Not Drowning but Waving…

Filed under: Office 2010, sharepoint 2010, windows 7, Work — Tags: , , — thebestbrew @ 2:05 pm

With the recent release of the 2010 Information Worker VM the grand old Virtual PC needs to be superseded (for me) by the colossus of virtualisation that is Hyper-V. I run a (fairly quick) laptop with the elegant Windows 7 and the ever-boisterous Office 2010 beta (including Project and Visio). What would be my route ahead? Naturally it would be Windows Server 2008 R2 X64 [Rim-shot sound and supportive polite applause from other Villagers].

After an abortive attempt to setup a ‘boot from VHD’ configuration (my fail – it clearly works fine for others) I decided that introducing a well-behaved neighbour of an operating system to share some silicon in an old fashioned dual-boot setup  would fall into the ‘suits you sir’ category. After a brief Google, this seemed to be 1. Possible 2. Do-able 3. and most importantly, do-able by me. But How? Could it be as simple as run Setup.exe and DON’T USE C:/WINDOWS?

Fortunately, my laptop has a small partition which I can hijack for the purpose (but I can’t tell you what it is ‘cause you’ll laugh). The question was how much space would be required – baby lemur or sasquatch footprint – Core is not really an option for me despite the amount of command-let and scripting support on the web – nowadays I need an interface which supports me like a virtual Zimmer-frame.

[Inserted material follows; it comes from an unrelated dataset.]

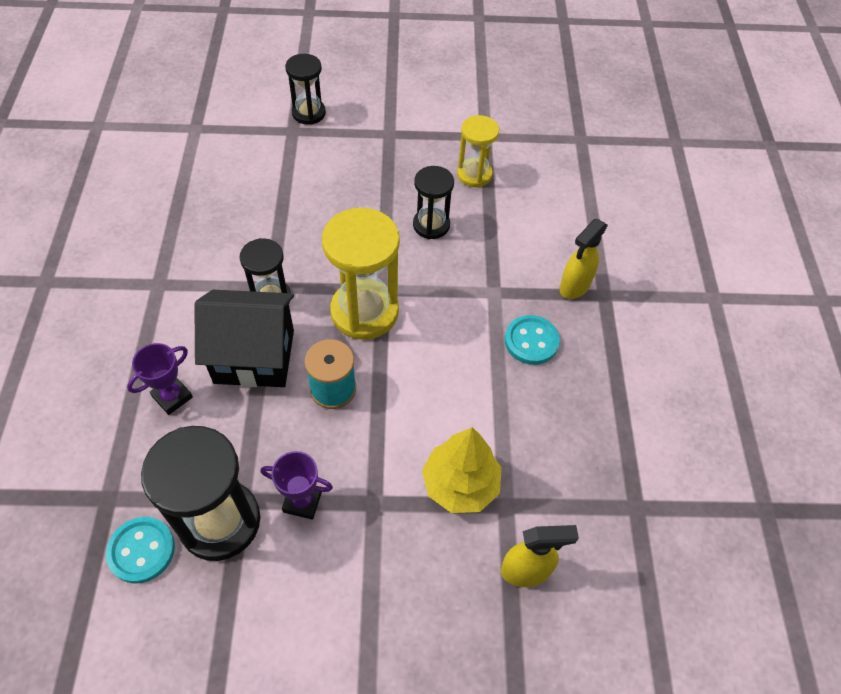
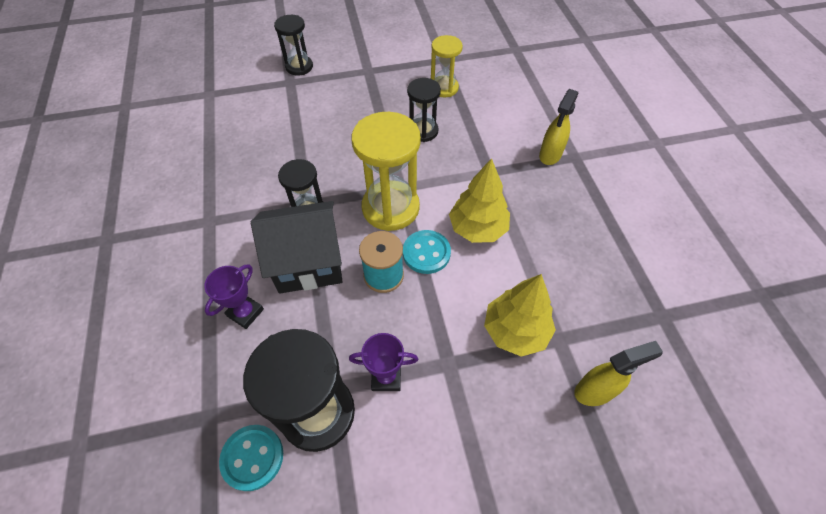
camera: 10 degrees left, 0 degrees up
turquoise button [505,315,560,365] -> turquoise button moved to [403,230,451,274]
none -> yellow tree [449,158,510,243]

A blog entry (which I can’t find again) mentioned a 6Gb installation so I decided to crash ahead confident of success!!

The Outcome??

1.2008 R2 Standard edition has nestled snugly into a 6.5Gb corner of my available extra partition. 2. I now have an (automatically generated) dual boot menu offering me a choice of 2 of Microsoft’s best. 3. Said instance of Win 2008 R2 with the Hyper-V role occupies only around 630Mb of RAM and 4. All do-able by me so far.

Simples!

The next step is to assemble the VM’s from the down-loaded RAR’s and check that they play nice in my modest sandbox.